Diamonds bt. Lightning by 17 runs (Report)
Chamari Atapattu
In the space of an English summer, the Sri Lankan has gone from Atapat-who to Atapat-woo! After hitting the biggest innings of the World Cup – 178* against Australia – and finishing the tournament with an average of over 50, she is now bringing some really classy batting to the Super League. She is quite a traditional player, and you won’t catch her ramping or reverse sweeping, so she is maybe missing out behind the wicket; but she is making her game work for her so far, and it is hard to argue with the runs she is scoring in KSL (107) or the Strike Rate at which she is scoring them (130).
Katherine Brunt
I’ve been reluctant to call her an “all-rounder” but who has the highest Strike Rate in KSL so far? Suzie Bates? Nat Sciver? Nope – it’s Katherine Brunt, with 77 runs at 197! And it would have been more yesterday, if not for a very dodgy call from Atapattu, who was on 49 at the time and desperate to get to her 50. Brunt then opened the bowling, and took 2-2 in the powerplay. And they were “proper” wickets too – Jones bowled and Perry LBW – not cheap “caught at cow corners”.
The Toss
Lightning won the toss and put the Diamonds in. With weather around, the potential advantage is that you know exactly what you’ve got to do in a Duckworth-Lewis situation in the second innings. But in a game which had already been shortened by a third, it is a risky move too. With less overs to get through, the team batting first can really go for it – wickets hardly matter – and consequently in the reply, the required run-rate always looks bigger than it perhaps actually is.

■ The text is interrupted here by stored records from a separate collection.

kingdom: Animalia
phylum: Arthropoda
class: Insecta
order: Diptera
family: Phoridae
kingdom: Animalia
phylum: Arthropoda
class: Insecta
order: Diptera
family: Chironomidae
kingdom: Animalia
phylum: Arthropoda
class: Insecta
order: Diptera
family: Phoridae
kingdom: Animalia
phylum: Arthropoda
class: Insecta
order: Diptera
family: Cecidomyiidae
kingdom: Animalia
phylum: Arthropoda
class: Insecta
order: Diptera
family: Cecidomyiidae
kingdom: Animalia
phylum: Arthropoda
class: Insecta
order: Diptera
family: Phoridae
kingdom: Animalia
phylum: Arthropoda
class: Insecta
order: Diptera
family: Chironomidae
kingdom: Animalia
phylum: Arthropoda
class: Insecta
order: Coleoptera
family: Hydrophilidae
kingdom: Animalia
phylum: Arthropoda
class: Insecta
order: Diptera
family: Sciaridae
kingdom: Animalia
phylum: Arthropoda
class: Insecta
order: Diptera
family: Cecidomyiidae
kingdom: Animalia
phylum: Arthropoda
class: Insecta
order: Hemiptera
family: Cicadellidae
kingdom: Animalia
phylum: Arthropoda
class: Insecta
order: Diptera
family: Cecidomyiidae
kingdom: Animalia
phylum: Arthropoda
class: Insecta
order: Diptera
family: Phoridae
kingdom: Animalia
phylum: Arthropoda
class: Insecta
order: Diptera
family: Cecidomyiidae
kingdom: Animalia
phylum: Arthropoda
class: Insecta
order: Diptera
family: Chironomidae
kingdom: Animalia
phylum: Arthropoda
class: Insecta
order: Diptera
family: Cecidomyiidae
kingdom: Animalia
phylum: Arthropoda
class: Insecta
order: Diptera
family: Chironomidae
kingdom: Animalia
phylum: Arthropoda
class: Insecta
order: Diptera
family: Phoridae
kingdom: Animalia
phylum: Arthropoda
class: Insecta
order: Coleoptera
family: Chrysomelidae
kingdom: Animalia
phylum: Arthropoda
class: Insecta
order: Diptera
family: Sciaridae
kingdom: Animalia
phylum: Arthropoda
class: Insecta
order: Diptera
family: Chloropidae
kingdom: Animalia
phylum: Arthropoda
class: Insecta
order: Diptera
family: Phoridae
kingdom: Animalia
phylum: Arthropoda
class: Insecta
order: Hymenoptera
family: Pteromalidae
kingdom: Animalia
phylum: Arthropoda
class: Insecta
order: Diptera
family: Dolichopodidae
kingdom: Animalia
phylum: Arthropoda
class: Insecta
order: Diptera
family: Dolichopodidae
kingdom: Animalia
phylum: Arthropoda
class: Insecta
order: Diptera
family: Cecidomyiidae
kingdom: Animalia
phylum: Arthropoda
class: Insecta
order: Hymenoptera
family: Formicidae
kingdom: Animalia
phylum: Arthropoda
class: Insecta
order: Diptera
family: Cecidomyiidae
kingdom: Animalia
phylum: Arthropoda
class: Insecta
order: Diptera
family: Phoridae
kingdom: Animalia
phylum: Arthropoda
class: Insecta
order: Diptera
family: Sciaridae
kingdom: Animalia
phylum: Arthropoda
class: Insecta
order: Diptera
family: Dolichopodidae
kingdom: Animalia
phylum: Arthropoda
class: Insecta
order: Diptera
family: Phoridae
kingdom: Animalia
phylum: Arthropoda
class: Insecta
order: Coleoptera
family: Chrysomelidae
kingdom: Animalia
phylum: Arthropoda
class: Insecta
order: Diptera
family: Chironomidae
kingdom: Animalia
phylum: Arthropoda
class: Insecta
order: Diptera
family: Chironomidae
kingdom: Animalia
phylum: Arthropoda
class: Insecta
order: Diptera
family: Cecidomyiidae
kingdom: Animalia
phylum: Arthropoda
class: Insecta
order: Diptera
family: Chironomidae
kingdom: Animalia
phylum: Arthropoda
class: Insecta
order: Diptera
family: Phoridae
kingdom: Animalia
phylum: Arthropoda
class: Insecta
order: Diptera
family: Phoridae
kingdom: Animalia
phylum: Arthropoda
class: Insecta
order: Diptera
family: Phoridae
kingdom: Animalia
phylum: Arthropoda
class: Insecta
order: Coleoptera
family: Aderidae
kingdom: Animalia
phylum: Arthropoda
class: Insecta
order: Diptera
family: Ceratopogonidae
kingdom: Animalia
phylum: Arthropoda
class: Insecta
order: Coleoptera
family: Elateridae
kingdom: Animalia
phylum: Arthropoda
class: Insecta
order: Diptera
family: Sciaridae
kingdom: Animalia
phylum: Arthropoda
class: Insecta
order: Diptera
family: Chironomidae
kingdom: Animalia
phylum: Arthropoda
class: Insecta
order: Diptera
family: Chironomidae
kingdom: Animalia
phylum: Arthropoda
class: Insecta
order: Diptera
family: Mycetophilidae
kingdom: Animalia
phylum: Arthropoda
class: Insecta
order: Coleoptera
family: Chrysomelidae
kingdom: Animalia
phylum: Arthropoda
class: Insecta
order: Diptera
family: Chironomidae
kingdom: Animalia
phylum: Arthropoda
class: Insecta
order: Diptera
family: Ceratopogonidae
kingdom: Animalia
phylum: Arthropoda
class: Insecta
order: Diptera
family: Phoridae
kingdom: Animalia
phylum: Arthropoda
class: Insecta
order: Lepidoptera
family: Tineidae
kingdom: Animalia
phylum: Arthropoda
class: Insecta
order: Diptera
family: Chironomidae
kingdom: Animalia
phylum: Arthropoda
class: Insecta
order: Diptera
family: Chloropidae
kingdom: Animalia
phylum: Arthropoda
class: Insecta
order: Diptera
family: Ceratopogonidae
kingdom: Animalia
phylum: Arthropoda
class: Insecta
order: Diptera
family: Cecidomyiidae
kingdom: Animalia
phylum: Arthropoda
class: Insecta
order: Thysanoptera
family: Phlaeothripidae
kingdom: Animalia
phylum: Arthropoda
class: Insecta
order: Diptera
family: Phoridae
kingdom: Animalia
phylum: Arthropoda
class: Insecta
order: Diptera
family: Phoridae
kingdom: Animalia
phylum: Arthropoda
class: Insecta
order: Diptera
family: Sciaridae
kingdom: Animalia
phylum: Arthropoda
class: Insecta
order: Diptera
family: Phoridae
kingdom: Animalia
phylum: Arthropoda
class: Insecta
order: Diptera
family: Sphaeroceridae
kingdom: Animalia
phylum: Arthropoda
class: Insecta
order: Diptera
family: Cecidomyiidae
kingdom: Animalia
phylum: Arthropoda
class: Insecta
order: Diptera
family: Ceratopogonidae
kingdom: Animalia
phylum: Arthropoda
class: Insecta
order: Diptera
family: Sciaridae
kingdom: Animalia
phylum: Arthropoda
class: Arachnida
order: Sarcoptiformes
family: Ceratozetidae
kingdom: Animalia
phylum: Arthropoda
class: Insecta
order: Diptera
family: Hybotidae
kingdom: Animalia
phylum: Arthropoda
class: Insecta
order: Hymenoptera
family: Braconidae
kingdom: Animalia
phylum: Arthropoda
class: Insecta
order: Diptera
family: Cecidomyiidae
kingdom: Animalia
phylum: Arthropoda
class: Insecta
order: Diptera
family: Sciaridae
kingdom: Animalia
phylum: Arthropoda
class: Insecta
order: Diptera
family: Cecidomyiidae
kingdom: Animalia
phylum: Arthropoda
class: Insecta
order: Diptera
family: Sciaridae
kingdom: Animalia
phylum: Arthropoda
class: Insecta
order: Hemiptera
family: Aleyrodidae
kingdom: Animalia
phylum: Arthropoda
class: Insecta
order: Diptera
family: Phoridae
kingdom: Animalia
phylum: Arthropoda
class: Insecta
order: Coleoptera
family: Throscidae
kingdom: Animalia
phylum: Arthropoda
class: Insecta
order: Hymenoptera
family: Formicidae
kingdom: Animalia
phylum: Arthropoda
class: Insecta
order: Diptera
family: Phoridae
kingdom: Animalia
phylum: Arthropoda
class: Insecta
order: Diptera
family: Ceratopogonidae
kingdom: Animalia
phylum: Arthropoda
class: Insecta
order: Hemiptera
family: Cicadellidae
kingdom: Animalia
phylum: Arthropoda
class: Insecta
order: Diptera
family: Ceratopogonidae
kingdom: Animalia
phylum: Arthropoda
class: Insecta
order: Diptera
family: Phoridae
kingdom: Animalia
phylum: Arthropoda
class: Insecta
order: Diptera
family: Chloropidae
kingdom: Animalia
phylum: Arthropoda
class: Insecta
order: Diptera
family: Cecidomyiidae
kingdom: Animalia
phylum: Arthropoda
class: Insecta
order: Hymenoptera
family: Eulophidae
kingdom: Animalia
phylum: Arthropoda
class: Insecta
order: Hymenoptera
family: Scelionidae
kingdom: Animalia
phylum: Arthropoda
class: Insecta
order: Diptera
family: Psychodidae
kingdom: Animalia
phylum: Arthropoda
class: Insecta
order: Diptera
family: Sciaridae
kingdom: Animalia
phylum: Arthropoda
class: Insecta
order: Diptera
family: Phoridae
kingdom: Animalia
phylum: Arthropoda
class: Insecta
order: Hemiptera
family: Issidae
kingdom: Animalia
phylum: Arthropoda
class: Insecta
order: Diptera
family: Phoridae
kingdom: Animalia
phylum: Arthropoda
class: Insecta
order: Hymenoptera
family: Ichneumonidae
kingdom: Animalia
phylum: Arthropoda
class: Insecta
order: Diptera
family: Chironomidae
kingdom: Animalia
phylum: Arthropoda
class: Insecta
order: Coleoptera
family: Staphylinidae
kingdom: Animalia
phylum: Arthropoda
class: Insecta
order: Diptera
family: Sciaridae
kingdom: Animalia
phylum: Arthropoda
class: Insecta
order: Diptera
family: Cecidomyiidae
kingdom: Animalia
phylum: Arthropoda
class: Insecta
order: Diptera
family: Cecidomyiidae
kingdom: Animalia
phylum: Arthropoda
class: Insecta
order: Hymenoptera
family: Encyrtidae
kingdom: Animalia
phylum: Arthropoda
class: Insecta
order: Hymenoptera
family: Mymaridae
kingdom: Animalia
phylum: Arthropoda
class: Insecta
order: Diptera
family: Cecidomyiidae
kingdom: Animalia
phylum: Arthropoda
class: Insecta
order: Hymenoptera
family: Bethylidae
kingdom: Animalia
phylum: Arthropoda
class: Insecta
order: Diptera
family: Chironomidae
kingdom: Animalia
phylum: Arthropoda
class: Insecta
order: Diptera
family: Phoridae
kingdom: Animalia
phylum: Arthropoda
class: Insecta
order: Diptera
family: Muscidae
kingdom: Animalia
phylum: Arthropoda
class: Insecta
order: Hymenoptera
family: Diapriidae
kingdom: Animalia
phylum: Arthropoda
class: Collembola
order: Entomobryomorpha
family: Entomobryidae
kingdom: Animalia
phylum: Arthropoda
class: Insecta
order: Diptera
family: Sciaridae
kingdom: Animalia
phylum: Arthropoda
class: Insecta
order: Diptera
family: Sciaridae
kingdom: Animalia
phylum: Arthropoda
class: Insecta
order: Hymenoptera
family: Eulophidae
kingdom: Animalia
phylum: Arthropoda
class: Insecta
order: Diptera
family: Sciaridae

Not only that, but just a couple of low-scoring overs early-on can really pile on the psychological pressure as the rate starts to climb, and this is what we saw here: the required rate started at 8.5; but after two overs of Katherine Brunt it was closing-in on 10, even though Davidson-Richards had been hit for 11 in the over in-between. Georgia Elwiss gave it her best shot, hitting 41 off 28 balls; but once Villani was out, there was really no chance – Thea Brookes and Sonia Odedra are good players, but not 10-an-over players, and so it proved with the Lightning ending more than a run-an-over short.